The pandemic and ongoing digital transformation efforts have driven more businesses to adopt intelligent virtual assistants to ease the pressure on customer service and support.
The popularity of contact center intelligent virtual assistants shows no signs of abating. In 2022, Gartner projected that 1 in 10 agent interactions would be automated by 2026 through voice, chatbots and digital channels.
Now with new generative AI tools, there’s a renewed push for efficiencies and improving customer engagement, but without employee buy-in and a strategy built on robust metrics, it could fall short of expectations.
For employees, new terminology for AI technology can present a barrier to adoption, according to a report by analyst firm Valoir. It found terms such as “co-pilot” don’t positively resonate, whereas “virtual assistant” is viewed more favorably.
Building trust is a key factor for effective adoption with individual users, the report noted. This entails clearly outlining policies and practices, and providing role-based explanations of the benefits.
Information systems business Wipro, which has a strong presence across North America, has adopted intelligent virtual assistants backed by AI in its enterprise chat application, for employee queries, and within its service portal.
Almost the entire workforce is using them to handle queries, automate tasks, such as onboarding, and improve access to information. It has helped lower costs, freed up staff capacity and reduced navigations to legacy apps, according to Kanchan Ganorkar, head of platforms at Wipro.
“Our chatbot’s a one-stop shop that’s helped resolve 6.5 million employee queries and automated 1.2 million tasks over the last 15 months, and it can usually respond in six seconds,” Ganorkar said.
Fostering adoption
To reduce risk and build trust in its virtual assistants, Wipro has adopted a range of safeguards, such as strict permissions and active monitoring.
“Monitoring tools help detect any performance issues and course correct immediately,” Ganorkar said.
Role-based access controls, masking and encryption algorithms prevent data leaks between employees, functions, customers and partners. Wipro has also been careful to integrate human oversight within the tools.
“Content upkeep has been woven into daily checks to ensure the integrity of our data and we have loop backs to human agents where it may be needed in certain scenarios,” she said.
To help secure employee buy-in, measurable outcomes need to guide initiatives, according to Ram Menon, CEO and co-founder of Avaamo, whose AI agent technology has been adopted by Wipro. It starts by identifying the workflow or process that needs to be streamlined and then attaching well-defined CX metrics
“It may feel like ‘new tech’ requires new KPIs, but it should impact the same metrics you cared about before AI,” Menon said in a statement.
This includes metrics such as employee hours saved, employee queries resolved, or employee NPS scores so that any new investment transcends novel tech adoption.
“Focus on the KPIs that drive the business forward, not AI-specific metrics that don’t actually measure what you need,” he said.
Navigating the risks and pitfalls
While the benefits of intelligent virtual assistants are compelling, organizations risk wasting their investment and not securing employee buy-in if they fail to adopt a measured approach and organize internal systems, according to Gartner.
This includes allocating sufficient resources to support proper data integration and features such as natural language understanding. Each particular call flow needs to be built out and then fine-tuned for improvements, the research firm said.
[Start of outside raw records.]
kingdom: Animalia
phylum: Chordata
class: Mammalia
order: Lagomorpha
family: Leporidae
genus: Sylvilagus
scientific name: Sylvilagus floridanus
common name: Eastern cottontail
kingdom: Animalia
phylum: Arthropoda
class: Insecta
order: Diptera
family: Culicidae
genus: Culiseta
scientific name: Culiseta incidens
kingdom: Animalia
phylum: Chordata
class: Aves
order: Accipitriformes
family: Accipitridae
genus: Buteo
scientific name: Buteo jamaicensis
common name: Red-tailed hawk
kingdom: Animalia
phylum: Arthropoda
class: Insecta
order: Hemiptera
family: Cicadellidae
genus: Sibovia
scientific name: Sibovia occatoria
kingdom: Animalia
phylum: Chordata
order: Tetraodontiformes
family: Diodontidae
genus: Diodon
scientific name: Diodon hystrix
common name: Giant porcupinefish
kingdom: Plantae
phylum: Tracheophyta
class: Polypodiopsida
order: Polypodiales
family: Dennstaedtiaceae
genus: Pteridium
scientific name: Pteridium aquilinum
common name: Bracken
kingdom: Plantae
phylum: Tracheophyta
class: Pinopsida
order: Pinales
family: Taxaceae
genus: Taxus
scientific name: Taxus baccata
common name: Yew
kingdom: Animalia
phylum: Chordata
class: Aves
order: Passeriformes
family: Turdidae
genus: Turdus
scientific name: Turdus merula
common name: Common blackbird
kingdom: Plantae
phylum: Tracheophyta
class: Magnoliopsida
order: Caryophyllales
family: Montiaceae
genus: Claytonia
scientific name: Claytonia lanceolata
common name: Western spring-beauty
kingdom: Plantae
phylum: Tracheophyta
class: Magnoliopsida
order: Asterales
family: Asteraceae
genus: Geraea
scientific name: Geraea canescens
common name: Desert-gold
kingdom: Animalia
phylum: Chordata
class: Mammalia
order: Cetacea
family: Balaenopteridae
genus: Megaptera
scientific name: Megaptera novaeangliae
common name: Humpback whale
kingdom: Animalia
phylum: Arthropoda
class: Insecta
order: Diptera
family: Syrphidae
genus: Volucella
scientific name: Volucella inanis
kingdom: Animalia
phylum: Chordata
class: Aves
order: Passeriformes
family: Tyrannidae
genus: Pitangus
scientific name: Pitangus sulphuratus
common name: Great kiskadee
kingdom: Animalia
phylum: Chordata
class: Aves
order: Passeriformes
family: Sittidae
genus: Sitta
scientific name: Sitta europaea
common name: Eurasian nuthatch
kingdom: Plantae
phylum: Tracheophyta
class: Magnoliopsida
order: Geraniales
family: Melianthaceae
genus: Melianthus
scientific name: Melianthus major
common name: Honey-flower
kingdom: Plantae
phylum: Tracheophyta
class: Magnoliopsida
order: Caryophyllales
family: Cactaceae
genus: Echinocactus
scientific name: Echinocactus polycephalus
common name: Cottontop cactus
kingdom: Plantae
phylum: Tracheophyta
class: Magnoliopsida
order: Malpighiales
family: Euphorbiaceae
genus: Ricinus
“Implementing virtual assistants just to automate tasks won’t improve customer journeys or the employee experience,” said Samy Zachary, solution development architect at CX consultancy Alorica.
Businesses need to use historical data to identify customer pain points to develop clear business objectives and help employees understand the desired outcomes, according to Zachary.
However, given that AI is rapidly developing, investing heavily risks newer innovations quickly superseding adopted systems.
The role of humans can’t be overlooked, either. With any platform, context and conversational exchanges are needed to train the models for suitable responses, which includes striking the right tone.
“If it leads to insensitive responses not aligned with the brand’s values, it can cause reputational damage,” he said.
Organizations want to avoid over-relying on AI and downplaying the importance of their employees, who need to be part of the process to help the models learn and respond to customers when their queries warrant it.
“It’s vital to set boundaries on responses and know when to appropriately transfer to a CX agent,” he said.
Correction: A previous version of this article used the incorrect pronoun for a source. It has since been updated. This article has also been updated to reflect what technology from Avaamo Wipro uses.